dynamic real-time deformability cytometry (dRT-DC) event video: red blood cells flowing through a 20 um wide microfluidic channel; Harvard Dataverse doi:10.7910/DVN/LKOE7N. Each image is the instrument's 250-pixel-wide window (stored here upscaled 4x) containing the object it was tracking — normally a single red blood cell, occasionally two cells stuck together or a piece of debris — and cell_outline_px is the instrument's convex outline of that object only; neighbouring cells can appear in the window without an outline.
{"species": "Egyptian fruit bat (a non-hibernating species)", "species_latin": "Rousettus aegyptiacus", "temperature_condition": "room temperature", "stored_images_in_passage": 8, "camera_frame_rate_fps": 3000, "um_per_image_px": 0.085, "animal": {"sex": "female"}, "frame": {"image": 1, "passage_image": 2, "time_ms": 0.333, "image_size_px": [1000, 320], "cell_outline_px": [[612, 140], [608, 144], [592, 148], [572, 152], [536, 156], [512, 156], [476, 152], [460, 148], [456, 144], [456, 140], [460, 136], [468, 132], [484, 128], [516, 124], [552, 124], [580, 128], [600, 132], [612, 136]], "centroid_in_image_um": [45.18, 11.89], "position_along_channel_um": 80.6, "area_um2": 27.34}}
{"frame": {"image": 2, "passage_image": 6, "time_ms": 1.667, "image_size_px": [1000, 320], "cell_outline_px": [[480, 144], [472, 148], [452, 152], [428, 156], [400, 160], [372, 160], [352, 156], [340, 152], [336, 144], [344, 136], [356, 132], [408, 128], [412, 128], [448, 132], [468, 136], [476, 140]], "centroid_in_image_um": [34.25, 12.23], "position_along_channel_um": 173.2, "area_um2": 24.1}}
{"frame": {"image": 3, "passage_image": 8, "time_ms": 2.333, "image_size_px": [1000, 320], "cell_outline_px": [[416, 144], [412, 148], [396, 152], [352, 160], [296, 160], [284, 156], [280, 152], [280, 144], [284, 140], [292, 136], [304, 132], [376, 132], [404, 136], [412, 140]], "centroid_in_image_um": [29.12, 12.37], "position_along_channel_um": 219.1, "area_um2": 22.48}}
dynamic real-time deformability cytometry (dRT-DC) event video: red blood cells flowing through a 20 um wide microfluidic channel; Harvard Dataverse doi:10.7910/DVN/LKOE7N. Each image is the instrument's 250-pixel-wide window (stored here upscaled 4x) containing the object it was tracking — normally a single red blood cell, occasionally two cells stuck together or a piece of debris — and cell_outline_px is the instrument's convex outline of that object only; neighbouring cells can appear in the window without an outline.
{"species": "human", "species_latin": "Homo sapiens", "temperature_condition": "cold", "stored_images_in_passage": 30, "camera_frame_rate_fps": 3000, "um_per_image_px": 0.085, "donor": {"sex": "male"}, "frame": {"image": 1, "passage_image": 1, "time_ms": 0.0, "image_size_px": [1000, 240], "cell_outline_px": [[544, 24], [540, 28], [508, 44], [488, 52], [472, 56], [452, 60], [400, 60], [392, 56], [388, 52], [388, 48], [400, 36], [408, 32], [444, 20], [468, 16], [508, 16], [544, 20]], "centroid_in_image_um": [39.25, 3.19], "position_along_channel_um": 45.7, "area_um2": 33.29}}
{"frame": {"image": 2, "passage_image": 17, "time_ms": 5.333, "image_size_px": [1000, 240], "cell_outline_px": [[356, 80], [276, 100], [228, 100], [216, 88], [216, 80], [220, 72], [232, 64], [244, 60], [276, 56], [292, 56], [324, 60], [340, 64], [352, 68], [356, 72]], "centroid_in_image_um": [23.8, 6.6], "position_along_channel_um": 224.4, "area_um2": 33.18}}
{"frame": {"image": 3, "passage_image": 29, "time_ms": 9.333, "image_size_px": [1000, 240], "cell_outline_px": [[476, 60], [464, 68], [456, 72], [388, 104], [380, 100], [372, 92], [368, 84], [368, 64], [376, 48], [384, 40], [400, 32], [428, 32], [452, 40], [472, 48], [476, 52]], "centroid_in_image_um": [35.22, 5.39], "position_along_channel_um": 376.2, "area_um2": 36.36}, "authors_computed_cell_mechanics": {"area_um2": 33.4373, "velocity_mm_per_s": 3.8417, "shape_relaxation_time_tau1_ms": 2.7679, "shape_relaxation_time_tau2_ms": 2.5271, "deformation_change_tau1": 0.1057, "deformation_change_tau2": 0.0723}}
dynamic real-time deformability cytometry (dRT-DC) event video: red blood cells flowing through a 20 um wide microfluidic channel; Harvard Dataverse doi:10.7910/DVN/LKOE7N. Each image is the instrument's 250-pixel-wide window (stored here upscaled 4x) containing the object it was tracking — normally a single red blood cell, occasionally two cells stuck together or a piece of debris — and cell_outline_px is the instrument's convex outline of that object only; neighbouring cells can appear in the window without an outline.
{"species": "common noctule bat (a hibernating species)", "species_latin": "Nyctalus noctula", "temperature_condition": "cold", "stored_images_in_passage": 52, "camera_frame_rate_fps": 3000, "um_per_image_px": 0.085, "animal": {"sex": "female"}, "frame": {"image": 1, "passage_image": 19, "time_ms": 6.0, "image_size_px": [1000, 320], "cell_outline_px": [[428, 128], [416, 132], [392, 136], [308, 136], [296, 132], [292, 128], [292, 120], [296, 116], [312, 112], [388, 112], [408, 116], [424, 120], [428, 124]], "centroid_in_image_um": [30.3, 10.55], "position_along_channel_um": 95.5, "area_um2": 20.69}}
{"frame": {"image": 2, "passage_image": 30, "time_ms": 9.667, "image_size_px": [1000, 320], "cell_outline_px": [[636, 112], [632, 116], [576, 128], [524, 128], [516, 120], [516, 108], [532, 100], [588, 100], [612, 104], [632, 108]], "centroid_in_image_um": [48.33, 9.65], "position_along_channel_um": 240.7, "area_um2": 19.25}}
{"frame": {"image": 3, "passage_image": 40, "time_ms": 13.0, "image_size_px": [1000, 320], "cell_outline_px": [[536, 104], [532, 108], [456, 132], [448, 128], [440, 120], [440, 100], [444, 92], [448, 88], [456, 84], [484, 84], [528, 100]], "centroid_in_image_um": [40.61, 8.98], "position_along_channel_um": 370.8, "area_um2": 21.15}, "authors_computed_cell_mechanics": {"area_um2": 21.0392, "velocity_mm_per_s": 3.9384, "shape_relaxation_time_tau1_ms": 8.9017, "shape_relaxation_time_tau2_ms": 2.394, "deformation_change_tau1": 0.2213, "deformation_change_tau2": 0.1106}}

● ● ● ● ● ● ●

» **Written task**
Type out all of the material again, word for word.

» **Result of the task**
dynamic real-time deformability cytometry (dRT-DC) event video: red blood cells flowing through a 20 um wide microfluidic channel; Harvard Dataverse doi:10.7910/DVN/LKOE7N. Each image is the instrument's 250-pixel-wide window (stored here upscaled 4x) containing the object it was tracking — normally a single red blood cell, occasionally two cells stuck together or a piece of debris — and cell_outline_px is the instrument's convex outline of that object only; neighbouring cells can appear in the window without an outline.
{"species": "Egyptian fruit bat (a non-hibernating species)", "species_latin": "Rousettus aegyptiacus", "temperature_condition": "room temperature", "stored_images_in_passage": 8, "camera_frame_rate_fps": 3000, "um_per_image_px": 0.085, "animal": {"sex": "female"}, "frame": {"image": 1, "passage_image": 2, "time_ms": 0.333, "image_size_px": [1000, 320], "cell_outline_px": [[612, 140], [608, 144], [592, 148], [572, 152], [536, 156], [512, 156], [476, 152], [460, 148], [456, 144], [456, 140], [460, 136], [468, 132], [484, 128], [516, 124], [552, 124], [580, 128], [600, 132], [612, 136]], "centroid_in_image_um": [45.18, 11.89], "position_along_channel_um": 80.6, "area_um2": 27.34}}
{"frame": {"image": 2, "passage_image": 6, "time_ms": 1.667, "image_size_px": [1000, 320], "cell_outline_px": [[480, 144], [472, 148], [452, 152], [428, 156], [400, 160], [372, 160], [352, 156], [340, 152], [336, 144], [344, 136], [356, 132], [408, 128], [412, 128], [448, 132], [468, 136], [476, 140]], "centroid_in_image_um": [34.25, 12.23], "position_along_channel_um": 173.2, "area_um2": 24.1}}
{"frame": {"image": 3, "passage_image": 8, "time_ms": 2.333, "image_size_px": [1000, 320], "cell_outline_px": [[416, 144], [412, 148], [396, 152], [352, 160], [296, 160], [284, 156], [280, 152], [280, 144], [284, 140], [292, 136], [304, 132], [376, 132], [404, 136], [412, 140]], "centroid_in_image_um": [29.12, 12.37], "position_along_channel_um": 219.1, "area_um2": 22.48}}
dynamic real-time deformability cytometry (dRT-DC) event video: red blood cells flowing through a 20 um wide microfluidic channel; Harvard Dataverse doi:10.7910/DVN/LKOE7N. Each image is the instrument's 250-pixel-wide window (stored here upscaled 4x) containing the object it was tracking — normally a single red blood cell, occasionally two cells stuck together or a piece of debris — and cell_outline_px is the instrument's convex outline of that object only; neighbouring cells can appear in the window without an outline.
{"species": "human", "species_latin": "Homo sapiens", "temperature_condition": "cold", "stored_images_in_passage": 30, "camera_frame_rate_fps": 3000, "um_per_image_px": 0.085, "donor": {"sex": "male"}, "frame": {"image": 1, "passage_image": 1, "time_ms": 0.0, "image_size_px": [1000, 240], "cell_outline_px": [[544, 24], [540, 28], [508, 44], [488, 52], [472, 56], [452, 60], [400, 60], [392, 56], [388, 52], [388, 48], [400, 36], [408, 32], [444, 20], [468, 16], [508, 16], [544, 20]], "centroid_in_image_um": [39.25, 3.19], "position_along_channel_um": 45.7, "area_um2": 33.29}}
{"frame": {"image": 2, "passage_image": 17, "time_ms": 5.333, "image_size_px": [1000, 240], "cell_outline_px": [[356, 80], [276, 100], [228, 100], [216, 88], [216, 80], [220, 72], [232, 64], [244, 60], [276, 56], [292, 56], [324, 60], [340, 64], [352, 68], [356, 72]], "centroid_in_image_um": [23.8, 6.6], "position_along_channel_um": 224.4, "area_um2": 33.18}}
{"frame": {"image": 3, "passage_image": 29, "time_ms": 9.333, "image_size_px": [1000, 240], "cell_outline_px": [[476, 60], [464, 68], [456, 72], [388, 104], [380, 100], [372, 92], [368, 84], [368, 64], [376, 48], [384, 40], [400, 32], [428, 32], [452, 40], [472, 48], [476, 52]], "centroid_in_image_um": [35.22, 5.39], "position_along_channel_um": 376.2, "area_um2": 36.36}, "authors_computed_cell_mechanics": {"area_um2": 33.4373, "velocity_mm_per_s": 3.8417, "shape_relaxation_time_tau1_ms": 2.7679, "shape_relaxation_time_tau2_ms": 2.5271, "deformation_change_tau1": 0.1057, "deformation_change_tau2": 0.0723}}
dynamic real-time deformability cytometry (dRT-DC) event video: red blood cells flowing through a 20 um wide microfluidic channel; Harvard Dataverse doi:10.7910/DVN/LKOE7N. Each image is the instrument's 250-pixel-wide window (stored here upscaled 4x) containing the object it was tracking — normally a single red blood cell, occasionally two cells stuck together or a piece of debris — and cell_outline_px is the instrument's convex outline of that object only; neighbouring cells can appear in the window without an outline.
{"species": "common noctule bat (a hibernating species)", "species_latin": "Nyctalus noctula", "temperature_condition": "cold", "stored_images_in_passage": 52, "camera_frame_rate_fps": 3000, "um_per_image_px": 0.085, "animal": {"sex": "female"}, "frame": {"image": 1, "passage_image": 19, "time_ms": 6.0, "image_size_px": [1000, 320], "cell_outline_px": [[428, 128], [416, 132], [392, 136], [308, 136], [296, 132], [292, 128], [292, 120], [296, 116], [312, 112], [388, 112], [408, 116], [424, 120], [428, 124]], "centroid_in_image_um": [30.3, 10.55], "position_along_channel_um": 95.5, "area_um2": 20.69}}
{"frame": {"image": 2, "passage_image": 30, "time_ms": 9.667, "image_size_px": [1000, 320], "cell_outline_px": [[636, 112], [632, 116], [576, 128], [524, 128], [516, 120], [516, 108], [532, 100], [588, 100], [612, 104], [632, 108]], "centroid_in_image_um": [48.33, 9.65], "position_along_channel_um": 240.7, "area_um2": 19.25}}
{"frame": {"image": 3, "passage_image": 40, "time_ms": 13.0, "image_size_px": [1000, 320], "cell_outline_px": [[536, 104], [532, 108], [456, 132], [448, 128], [440, 120], [440, 100], [444, 92], [448, 88], [456, 84], [484, 84], [528, 100]], "centroid_in_image_um": [40.61, 8.98], "position_along_channel_um": 370.8, "area_um2": 21.15}, "authors_computed_cell_mechanics": {"area_um2": 21.0392, "velocity_mm_per_s": 3.9384, "shape_relaxation_time_tau1_ms": 8.9017, "shape_relaxation_time_tau2_ms": 2.394, "deformation_change_tau1": 0.2213, "deformation_change_tau2": 0.1106}}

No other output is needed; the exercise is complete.